Brian J. Huntley, investigador sul-africano que nos últimos 40 anos tem estudado a biodiversidade angolana, falava em entrevista à Lusa em Lisboa, onde se encontra para participar numa conferência sobre a conservação em Angola.
"Se os ursos polares estivessem ameaçados, o Canadá gastaria milhões para resolver o assunto.
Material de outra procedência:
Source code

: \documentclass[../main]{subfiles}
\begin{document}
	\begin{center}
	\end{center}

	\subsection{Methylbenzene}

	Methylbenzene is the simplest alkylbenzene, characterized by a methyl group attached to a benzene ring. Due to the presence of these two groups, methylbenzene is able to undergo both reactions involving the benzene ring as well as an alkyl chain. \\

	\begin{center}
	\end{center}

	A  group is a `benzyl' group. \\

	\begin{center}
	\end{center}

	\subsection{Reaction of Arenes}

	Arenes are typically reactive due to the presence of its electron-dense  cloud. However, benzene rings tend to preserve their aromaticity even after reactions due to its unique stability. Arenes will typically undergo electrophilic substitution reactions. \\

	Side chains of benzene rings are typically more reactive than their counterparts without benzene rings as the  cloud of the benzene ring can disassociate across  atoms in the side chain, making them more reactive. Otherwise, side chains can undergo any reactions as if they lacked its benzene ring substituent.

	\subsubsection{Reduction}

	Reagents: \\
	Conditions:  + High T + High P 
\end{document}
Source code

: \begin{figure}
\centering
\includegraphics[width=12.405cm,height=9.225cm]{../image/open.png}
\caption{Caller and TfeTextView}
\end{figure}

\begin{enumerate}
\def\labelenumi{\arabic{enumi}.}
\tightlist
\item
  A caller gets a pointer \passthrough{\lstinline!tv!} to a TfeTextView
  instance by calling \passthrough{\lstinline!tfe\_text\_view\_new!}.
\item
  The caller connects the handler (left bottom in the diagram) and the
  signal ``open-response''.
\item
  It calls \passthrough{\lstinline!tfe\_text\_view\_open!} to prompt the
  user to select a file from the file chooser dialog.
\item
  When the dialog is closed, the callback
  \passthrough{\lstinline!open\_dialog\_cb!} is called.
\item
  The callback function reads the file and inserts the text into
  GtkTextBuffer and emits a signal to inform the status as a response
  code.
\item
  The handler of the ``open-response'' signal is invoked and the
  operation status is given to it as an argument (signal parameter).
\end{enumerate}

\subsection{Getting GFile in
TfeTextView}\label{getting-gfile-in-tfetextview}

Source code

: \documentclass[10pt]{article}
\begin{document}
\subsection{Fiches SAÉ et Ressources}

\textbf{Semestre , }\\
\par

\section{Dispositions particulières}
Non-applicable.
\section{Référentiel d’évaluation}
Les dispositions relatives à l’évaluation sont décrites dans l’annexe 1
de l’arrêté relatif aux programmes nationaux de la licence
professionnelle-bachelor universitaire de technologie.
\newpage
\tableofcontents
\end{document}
Infelizmente, em Angola, apenas algumas pessoas fazem todo o trabalho", disse o investigador, quando questionado sobre o estado de conservação do símbolo nacional angolano.
A palanca negra gigante é um antílope raro que só existe na província angolana de Malanje e que se julgava extinto por não ser avistado desde 1982. Em 2005, no entanto, uma equipa liderada por Pedro Vaz Pinto, do Centro de Estudos e Investigação Científica da Universidade Católica de Angola, conseguiu obter fotografias e análises de DNA que comprovaram que a espécie não estava extinta.
Atualmente, estima-se que haja cerca de 100 espécimes e no santuário do Parque Nacional de Cangandala estão controlados 19 animais, acompanhados por um projeto de conservação.
Ainda assim, segundo Brian Huntley, a recuperação da palanca negra gigante "foi um grande sucesso devido a uma ou duas pessoas dedicadas. Não tem havido o apoio governamental que seria de esperar num símbolo nacional".
"O Governo gosta da publicidade que rodeia o assunto, mas comparado com qualquer outro país que visse o seu símbolo nacional ameaçado, a resposta de Luanda tem sido extremamente fraca", disse.
O investigador recordou que o quase desaparecimento daquela espécie se deveu sobretudo à guerra civil, que se prolongou desde 1975 e 2002. Nesse período, "quase todos os animais de grande porte" foram dizimados. Animais como os elefantes e os búfalos foram reduzidos em 90 por cento e outros, como os rinocerontes e as girafas foram mesmo extintos.
"Agora há alguma recuperação, algumas populações estão a recuperar. Não completamente, levará mais 10 ou 20 anos para reabilitar. Mas se o Governo puder proteger essas áreas e geri-las, elas irão reabilitar-se", defendeu.
Sublinhando que muitas das pessoas que se dedicam à conservação estão "frustradas com o Governo angolano", Brian Huntley admitiu ter esperança: "Estou otimista. Mas costumo dizer que um conservacionista tem de viver muitos anos".
As palancas negras gigantes são um símbolo do país, o que explica que os jogadores da seleção nacional de futebol sejam conhecidos como os 'palancas negras' e que este animal viaje pelo mundo pintado nos aviões da companhia aérea nacional TAAG.
A raridade deste animal e as suas caraterísticas únicas fazem com que esteja incluído, desde 1933, nas listas internacionais de espécies sob proteção absoluta.